ラビリンス
「うわっ面倒くさそう」
ドラゴンの化身アンは右手でひさしを作って辺りを見渡す。ここは太陽ないからひさしを作る意味ないけど、僕もなんとなく遠くを見るときにしてしまうジェスチャーだ。
僕らの眼前には迷路が広がっている。地下に広がった広大なスペースがあり、僕らは小高い丘みたいな所から前方を眺めている。碁盤の目のように規則正しく壁が並んでいてそれは複雑に入り組んで遙か奥まで続いている。辺りは光源の無い魔法の光に溢れていて、少し薄暗いけど遠くまで見通せる。ここは古代の遺跡で調査し尽くされていたのだけど、最奥に新しい墳墓が見つかったという噂で調査に来た所だ。
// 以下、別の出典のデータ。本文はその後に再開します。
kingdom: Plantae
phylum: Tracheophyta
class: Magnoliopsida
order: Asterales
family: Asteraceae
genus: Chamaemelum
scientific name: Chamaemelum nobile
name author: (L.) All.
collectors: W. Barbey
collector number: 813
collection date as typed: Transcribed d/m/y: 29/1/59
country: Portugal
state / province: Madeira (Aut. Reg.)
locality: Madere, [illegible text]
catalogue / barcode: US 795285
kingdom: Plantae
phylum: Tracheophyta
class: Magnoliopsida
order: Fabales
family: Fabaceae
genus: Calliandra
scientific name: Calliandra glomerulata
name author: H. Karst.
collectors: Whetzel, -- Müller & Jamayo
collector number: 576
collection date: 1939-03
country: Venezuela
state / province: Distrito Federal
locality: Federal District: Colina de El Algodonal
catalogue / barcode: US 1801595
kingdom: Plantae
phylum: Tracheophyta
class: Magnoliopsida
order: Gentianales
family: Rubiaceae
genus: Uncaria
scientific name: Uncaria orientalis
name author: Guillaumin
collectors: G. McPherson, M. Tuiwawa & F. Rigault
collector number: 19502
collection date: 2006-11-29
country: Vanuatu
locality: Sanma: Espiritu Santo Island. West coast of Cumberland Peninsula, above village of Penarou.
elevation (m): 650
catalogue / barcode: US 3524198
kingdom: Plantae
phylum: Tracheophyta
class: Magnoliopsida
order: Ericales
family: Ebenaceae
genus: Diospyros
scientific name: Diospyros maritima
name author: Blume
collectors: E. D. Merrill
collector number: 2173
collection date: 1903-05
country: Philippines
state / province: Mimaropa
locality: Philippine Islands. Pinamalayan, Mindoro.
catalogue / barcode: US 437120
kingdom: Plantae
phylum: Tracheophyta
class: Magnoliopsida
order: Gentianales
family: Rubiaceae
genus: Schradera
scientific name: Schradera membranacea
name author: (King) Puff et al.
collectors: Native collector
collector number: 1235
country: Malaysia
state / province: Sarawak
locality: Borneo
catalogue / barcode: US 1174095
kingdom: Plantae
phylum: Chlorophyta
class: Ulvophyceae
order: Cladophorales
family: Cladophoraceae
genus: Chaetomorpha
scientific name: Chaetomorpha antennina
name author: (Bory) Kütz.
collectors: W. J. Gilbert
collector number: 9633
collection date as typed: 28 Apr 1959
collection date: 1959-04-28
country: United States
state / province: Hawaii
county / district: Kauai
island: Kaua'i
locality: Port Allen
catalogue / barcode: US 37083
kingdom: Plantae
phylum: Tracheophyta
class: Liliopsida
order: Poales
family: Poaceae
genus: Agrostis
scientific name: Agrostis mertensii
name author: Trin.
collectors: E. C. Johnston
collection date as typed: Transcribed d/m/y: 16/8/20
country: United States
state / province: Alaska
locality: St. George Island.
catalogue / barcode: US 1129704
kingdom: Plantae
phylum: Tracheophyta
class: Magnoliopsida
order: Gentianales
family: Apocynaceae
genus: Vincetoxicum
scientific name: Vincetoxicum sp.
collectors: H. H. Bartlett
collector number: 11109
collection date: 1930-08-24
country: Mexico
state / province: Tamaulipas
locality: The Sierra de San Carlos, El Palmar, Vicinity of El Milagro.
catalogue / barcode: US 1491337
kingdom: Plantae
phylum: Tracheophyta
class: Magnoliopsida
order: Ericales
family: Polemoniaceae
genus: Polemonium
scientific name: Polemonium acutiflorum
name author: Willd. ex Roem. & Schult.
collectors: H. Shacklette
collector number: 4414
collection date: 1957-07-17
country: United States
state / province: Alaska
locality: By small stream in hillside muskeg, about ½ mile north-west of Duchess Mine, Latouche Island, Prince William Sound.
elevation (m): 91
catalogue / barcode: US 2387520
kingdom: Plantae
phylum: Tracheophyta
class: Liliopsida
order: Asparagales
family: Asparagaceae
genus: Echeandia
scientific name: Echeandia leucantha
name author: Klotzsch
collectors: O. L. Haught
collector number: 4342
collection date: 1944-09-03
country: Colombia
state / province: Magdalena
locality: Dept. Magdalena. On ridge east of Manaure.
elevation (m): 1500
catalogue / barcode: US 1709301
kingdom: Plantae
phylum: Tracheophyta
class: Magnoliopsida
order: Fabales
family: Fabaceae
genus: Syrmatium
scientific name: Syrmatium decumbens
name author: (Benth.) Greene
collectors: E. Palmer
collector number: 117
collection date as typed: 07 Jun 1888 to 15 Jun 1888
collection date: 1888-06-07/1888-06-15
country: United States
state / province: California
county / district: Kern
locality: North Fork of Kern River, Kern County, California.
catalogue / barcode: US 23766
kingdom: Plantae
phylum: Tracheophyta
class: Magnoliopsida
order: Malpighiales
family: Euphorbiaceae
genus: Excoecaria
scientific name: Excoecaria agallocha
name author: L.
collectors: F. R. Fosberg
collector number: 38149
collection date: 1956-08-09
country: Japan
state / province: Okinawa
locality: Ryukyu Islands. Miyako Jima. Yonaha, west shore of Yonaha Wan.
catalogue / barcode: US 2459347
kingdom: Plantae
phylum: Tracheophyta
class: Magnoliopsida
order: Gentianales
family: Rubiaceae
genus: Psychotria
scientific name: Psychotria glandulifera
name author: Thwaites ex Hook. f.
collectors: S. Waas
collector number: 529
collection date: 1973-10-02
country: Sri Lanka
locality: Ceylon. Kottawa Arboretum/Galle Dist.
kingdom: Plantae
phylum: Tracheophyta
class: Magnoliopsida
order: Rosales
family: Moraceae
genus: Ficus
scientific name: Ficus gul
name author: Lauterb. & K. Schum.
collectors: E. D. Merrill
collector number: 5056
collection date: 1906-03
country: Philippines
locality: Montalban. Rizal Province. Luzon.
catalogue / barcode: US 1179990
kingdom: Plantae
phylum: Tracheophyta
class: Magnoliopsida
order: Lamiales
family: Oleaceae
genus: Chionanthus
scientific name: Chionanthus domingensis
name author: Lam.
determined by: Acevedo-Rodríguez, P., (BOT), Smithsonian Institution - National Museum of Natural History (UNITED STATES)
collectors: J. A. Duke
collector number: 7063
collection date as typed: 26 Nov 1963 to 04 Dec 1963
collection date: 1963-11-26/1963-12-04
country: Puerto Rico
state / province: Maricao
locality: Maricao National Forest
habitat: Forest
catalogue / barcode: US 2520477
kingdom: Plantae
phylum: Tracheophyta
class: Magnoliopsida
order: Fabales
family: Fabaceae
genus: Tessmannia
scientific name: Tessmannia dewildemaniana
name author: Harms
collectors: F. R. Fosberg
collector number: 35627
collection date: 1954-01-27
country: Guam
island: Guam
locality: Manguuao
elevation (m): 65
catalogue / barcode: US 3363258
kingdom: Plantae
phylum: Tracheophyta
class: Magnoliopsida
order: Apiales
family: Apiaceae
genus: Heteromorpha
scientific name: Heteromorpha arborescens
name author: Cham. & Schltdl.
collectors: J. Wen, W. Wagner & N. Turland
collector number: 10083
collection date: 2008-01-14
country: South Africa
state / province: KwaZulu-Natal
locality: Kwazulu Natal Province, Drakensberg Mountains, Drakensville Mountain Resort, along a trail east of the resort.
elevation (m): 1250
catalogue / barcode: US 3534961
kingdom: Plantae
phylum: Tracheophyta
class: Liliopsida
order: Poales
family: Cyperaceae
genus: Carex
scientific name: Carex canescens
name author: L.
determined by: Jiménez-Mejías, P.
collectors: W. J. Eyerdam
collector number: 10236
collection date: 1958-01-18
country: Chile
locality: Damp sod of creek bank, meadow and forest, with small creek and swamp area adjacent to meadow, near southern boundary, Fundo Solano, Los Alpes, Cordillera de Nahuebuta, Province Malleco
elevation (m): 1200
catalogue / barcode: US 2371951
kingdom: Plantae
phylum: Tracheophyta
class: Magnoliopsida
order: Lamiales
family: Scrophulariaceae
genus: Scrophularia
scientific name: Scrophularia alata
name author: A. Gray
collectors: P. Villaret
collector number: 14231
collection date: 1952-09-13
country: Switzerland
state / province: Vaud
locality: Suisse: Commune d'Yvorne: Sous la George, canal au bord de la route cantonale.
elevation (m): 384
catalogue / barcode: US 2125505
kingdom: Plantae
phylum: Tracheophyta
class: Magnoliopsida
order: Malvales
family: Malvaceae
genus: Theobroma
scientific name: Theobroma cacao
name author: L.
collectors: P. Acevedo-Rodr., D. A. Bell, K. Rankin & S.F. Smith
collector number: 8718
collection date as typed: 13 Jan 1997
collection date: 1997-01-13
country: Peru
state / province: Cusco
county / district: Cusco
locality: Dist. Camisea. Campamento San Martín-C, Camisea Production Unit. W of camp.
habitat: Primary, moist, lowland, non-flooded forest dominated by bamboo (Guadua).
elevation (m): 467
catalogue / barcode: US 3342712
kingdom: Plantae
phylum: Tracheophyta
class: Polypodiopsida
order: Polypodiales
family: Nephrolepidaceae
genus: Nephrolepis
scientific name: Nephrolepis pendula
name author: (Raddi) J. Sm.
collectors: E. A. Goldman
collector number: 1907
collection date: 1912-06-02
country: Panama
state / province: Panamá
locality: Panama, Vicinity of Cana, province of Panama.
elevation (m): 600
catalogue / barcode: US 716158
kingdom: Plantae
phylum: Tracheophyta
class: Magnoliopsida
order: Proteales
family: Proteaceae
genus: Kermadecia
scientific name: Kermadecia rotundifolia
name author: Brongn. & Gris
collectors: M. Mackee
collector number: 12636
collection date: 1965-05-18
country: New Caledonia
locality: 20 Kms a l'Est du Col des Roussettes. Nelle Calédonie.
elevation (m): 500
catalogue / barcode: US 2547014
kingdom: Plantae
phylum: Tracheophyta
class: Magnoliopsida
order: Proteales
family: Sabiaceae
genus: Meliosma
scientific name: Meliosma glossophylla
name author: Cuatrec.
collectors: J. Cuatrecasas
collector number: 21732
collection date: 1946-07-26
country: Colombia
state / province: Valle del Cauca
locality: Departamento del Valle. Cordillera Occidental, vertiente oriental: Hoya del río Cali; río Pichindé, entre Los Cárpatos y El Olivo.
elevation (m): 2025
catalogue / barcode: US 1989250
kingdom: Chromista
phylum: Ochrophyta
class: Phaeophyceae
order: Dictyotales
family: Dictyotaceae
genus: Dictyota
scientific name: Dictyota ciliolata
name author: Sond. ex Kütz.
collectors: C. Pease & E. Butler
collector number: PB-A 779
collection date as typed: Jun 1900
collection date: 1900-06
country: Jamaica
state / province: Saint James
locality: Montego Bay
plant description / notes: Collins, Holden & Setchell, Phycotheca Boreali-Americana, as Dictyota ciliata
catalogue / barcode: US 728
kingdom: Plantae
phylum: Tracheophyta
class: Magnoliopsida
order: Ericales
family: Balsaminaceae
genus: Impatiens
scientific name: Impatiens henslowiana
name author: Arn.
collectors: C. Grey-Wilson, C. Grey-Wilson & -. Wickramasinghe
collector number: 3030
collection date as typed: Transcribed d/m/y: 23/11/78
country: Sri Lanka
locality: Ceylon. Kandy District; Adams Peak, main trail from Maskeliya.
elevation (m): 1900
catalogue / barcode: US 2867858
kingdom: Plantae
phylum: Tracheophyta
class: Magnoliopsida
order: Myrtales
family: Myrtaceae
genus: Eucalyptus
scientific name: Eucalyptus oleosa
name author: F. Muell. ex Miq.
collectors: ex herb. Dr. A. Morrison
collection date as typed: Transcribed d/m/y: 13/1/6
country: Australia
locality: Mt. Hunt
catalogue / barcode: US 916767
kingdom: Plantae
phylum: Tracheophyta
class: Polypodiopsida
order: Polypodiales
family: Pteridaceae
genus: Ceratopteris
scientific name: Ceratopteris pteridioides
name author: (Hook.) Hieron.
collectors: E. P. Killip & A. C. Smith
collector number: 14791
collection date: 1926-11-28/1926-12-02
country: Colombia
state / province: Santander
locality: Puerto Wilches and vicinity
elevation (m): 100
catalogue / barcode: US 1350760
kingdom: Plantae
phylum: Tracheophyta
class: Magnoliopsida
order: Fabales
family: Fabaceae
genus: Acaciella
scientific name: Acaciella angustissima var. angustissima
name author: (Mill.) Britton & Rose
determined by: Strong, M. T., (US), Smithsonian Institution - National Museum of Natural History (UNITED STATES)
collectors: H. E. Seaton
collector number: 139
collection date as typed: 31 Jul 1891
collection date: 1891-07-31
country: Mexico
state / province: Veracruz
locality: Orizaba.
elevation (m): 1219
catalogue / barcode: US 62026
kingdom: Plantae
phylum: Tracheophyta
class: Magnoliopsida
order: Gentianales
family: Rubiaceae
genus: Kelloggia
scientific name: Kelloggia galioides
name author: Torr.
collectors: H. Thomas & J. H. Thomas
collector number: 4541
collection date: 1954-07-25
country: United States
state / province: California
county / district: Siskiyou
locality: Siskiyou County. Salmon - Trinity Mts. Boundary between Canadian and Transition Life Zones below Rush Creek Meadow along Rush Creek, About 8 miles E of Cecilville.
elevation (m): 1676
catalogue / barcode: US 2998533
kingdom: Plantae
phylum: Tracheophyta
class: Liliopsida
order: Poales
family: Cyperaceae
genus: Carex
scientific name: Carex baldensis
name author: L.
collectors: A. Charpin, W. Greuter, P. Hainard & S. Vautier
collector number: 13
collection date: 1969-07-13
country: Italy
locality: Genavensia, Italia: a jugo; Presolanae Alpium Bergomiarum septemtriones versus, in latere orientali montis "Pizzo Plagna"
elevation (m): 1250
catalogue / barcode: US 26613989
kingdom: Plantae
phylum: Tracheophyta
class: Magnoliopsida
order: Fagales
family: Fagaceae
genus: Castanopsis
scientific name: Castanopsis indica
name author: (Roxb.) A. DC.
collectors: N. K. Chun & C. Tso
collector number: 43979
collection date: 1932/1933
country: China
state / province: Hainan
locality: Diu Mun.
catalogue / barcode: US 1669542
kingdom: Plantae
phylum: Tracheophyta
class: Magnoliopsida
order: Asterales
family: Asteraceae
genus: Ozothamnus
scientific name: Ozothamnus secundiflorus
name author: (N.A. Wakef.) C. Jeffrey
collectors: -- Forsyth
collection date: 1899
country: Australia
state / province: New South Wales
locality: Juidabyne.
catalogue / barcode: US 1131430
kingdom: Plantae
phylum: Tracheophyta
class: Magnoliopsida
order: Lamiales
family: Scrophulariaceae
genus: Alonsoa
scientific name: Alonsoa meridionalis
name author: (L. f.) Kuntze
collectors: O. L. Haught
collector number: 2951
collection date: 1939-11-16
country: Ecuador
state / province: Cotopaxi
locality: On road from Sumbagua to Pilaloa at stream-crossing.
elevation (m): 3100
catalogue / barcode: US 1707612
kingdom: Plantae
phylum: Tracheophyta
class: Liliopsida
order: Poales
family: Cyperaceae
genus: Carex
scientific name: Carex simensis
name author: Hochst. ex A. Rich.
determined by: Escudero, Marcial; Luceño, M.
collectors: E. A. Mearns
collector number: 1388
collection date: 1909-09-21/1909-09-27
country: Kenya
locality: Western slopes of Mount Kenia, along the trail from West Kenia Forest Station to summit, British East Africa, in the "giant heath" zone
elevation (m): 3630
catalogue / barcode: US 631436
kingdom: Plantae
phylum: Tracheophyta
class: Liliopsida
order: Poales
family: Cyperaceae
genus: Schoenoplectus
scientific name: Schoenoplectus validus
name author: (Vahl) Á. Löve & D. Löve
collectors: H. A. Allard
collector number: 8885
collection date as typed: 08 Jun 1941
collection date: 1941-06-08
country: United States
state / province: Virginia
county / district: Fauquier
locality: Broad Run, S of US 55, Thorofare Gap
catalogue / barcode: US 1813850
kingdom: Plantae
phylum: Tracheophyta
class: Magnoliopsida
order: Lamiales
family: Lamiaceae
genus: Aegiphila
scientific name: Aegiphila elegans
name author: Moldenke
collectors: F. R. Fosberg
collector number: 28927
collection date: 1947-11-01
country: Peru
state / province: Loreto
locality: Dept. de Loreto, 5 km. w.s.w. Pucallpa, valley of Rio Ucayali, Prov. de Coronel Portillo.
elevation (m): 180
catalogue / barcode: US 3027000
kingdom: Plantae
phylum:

「これって巨大迷路ってやつね。なんか昔は王都とかにアトラクションであったけど、最近は全く見ないわね」
マイは身を乗り出して遠くを見ている。
「まあ、私は飛べますから楽勝ですね」
導師ジブルがロマンの無い事をさらっと言う。まだまだだな。
「私も壁を突き抜けて行ったら一直線ですね」
ドラゴン娘も何もわかってないな。
「お前ら、何言ってやがる。せっかくの迷路だ存分に愉しませてもらおうじゃないか。飛ぶ壊すは禁止だ。はい、マイ、ルール説明」
「あ、うん、じゃ今から迷路タイムトライアルです。飛ぶ壊す禁止でルールを破った人は今日のご飯は野菜尽くしです」
「まじすか!」
「はい、飛びません!」
アンとジブルは肉食だ。野菜も食べるけど、野菜のみだとこの世の終わりかのように凹む。肉抜きと言うのは彼女らに取って耐え難い苦痛だろう。
「けど、迷路に入って何が楽しいんですか?」
ジブルが穿った質問をする。
「そうだな、俺は巨大迷路初挑戦だから、それを知りたいと思う」
「そうよね、昔、流行ってたから、多分楽しいのよ、きっと……」
マイの言葉は尻つぼみだ。マイも迷路の何処に魅力があるか考えているのだろう。
「まぁ、知的遊戯である限り、私の優位は揺るぎませんね。妥当にゴールする順位は私、マイさん、アンさん、ザップの順番でしょうね」
「おい、ジブル、そんなに俺は頭悪いか?アンよりはマシだと思うぞ」
「ご主人様、私と張り合う必要はないですよ、こう見えても私は長い時を生きてきてます。経験、知識量。私に劣ってても恥じる事はないですよ」
「くそ、お前ら馬鹿にしやがって。絶対ぎゃふんと言わせてやる」
「「ぎゃふん!」」
ジブルとアンがハモる。くっそー馬鹿にしやがって。
すり減った階段を降りて、僕達は迷宮に突入した。
◇◇◇◇◇◇◇◇◇◇◇◇◇◇◇
「知的遊戯なんだろ、という事は、この中で賢いのは俺、マイ、アン、ジブルの順番って事だな。導師さん、どうしたのー?」
僕はダッシュで迷宮を駆け抜けた。僕は最近はこういうのが得意で1度通った道は頭に入る。それでも迷路は広く1時間くらいは抜けるのにかかった。進んだ先が突き当たりだった時の気分は最悪だった。ずっと走り続けて頭を使って、なんていうか疲れた。面白い要素はわからなかったが、1番でゴールしたという事が嬉しかった。誰か競う人がいないとこれは退屈極まりないものなのでは?
30分くらいして、マイがゴール。さらに30分くらいしてアン。それから1時間くらいしてジブルがやっと到着した。
「はぁはぁ、知的遊戯な事あろかい!完全脳筋仕様だろこれ、普通数時間も走れんわ……」
あ、疲れてジブルの人格が裏返っている。まあ、確かにその通りだな。
「よし、分かった。じゃあ次はハンデをつけてやろう。俺は30分後にスタートする。じゃスタートに向けて競争だ」
「待って、ザップ。もういいわ。十分堪能したわ。ジブル、乗せてって」
マイはジブルの手を握る。
「では、お先っ『風よ!』」
ジブルはマイと一緒に浮き上がり、スタートの方に向かって飛んでった。
「それではご主人様勝負ですね」
「ああ、ノールールだ!」
僕は迷宮の壁を登り壁から壁を跳び移りながら走り、アンは壁をぶっ壊しながら直進した。
迷路から外に出て、主目的を達成してない事を思いだしたけど、そのまま帰ってご飯食べて風呂に入って寝た。
巨大迷路、1回で十分だな。アトラクションが廃れた理由が解った気がした。